== Job item ==
Using the listing below, select the lines with the word "summer" and copy them.

== Records provided ==
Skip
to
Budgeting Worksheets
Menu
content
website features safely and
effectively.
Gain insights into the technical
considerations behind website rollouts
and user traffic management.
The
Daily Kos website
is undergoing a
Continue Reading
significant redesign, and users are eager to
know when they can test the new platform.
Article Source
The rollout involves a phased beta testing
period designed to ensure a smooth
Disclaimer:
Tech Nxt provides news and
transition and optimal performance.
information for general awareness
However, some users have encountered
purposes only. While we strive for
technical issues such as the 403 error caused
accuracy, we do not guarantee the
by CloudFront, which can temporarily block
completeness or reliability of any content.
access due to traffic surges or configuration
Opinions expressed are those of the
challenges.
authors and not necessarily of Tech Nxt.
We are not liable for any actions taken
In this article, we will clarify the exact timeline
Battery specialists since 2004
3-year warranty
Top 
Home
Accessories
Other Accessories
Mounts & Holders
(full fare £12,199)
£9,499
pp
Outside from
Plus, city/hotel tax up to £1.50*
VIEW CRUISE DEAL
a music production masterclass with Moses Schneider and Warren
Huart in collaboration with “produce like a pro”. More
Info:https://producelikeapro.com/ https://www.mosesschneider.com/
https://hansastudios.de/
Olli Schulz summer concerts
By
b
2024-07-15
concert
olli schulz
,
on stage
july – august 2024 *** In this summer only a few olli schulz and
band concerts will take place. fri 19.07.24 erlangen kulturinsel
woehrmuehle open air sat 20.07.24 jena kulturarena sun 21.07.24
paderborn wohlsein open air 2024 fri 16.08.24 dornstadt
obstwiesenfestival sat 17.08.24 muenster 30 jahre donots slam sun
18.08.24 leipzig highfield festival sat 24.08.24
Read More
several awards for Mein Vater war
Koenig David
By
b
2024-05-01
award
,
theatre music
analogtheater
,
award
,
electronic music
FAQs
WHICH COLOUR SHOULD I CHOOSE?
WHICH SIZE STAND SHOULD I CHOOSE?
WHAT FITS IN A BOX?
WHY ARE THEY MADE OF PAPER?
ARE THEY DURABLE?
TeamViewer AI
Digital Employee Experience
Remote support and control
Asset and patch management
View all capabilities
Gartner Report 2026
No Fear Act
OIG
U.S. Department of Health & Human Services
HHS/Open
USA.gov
* * *
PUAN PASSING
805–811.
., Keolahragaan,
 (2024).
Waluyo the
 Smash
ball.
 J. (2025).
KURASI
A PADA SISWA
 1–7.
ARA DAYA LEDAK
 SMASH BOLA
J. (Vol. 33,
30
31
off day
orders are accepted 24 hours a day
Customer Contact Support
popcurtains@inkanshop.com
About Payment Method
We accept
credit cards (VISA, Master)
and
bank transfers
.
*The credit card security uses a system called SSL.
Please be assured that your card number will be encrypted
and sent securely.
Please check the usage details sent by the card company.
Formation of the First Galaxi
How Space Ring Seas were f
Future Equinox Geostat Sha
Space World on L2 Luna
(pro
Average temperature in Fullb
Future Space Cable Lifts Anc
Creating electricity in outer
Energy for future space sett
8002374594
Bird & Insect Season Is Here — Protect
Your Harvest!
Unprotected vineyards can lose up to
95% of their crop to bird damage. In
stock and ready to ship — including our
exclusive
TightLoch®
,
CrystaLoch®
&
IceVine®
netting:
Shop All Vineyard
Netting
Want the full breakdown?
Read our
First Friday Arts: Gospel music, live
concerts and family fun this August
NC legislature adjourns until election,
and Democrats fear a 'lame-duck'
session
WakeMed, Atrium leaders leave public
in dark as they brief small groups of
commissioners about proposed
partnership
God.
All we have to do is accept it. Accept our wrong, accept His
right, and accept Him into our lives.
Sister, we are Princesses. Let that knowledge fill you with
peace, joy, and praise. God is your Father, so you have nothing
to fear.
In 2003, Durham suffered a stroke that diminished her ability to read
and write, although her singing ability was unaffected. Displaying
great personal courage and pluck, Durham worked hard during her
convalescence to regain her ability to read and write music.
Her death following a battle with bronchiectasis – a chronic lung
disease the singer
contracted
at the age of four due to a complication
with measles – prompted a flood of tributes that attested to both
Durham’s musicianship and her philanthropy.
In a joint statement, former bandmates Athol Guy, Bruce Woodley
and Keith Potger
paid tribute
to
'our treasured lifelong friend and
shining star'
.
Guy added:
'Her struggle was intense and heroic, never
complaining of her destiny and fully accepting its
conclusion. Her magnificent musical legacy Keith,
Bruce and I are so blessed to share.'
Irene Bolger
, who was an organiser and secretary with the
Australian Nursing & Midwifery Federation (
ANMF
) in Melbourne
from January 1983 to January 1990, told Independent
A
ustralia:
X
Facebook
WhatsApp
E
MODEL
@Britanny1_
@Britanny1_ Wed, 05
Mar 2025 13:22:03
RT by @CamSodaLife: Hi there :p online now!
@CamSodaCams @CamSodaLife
--
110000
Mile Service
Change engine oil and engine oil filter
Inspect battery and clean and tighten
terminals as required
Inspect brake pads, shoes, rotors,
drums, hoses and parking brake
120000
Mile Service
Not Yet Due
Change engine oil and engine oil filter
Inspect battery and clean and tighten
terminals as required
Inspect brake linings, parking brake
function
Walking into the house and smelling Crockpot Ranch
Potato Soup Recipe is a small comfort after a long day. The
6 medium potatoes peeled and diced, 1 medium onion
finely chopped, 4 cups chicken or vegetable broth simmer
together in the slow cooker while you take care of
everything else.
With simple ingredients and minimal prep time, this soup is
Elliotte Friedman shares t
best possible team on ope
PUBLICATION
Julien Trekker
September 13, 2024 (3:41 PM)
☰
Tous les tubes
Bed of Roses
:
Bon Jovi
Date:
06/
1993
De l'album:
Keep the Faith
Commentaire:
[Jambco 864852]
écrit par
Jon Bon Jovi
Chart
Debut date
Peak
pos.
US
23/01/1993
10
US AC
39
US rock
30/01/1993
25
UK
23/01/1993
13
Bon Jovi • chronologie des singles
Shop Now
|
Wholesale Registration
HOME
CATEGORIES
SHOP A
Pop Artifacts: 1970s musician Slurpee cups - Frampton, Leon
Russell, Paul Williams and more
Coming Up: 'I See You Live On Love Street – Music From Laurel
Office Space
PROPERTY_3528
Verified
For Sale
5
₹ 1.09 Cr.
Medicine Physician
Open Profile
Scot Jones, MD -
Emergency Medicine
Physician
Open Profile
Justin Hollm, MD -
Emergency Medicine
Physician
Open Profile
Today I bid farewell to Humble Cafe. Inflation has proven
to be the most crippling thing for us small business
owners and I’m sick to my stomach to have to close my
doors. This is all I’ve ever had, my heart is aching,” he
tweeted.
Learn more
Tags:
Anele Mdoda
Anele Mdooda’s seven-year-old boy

== Your solution ==
Olli Schulz summer concerts
july – august 2024 *** In this summer only a few olli schulz and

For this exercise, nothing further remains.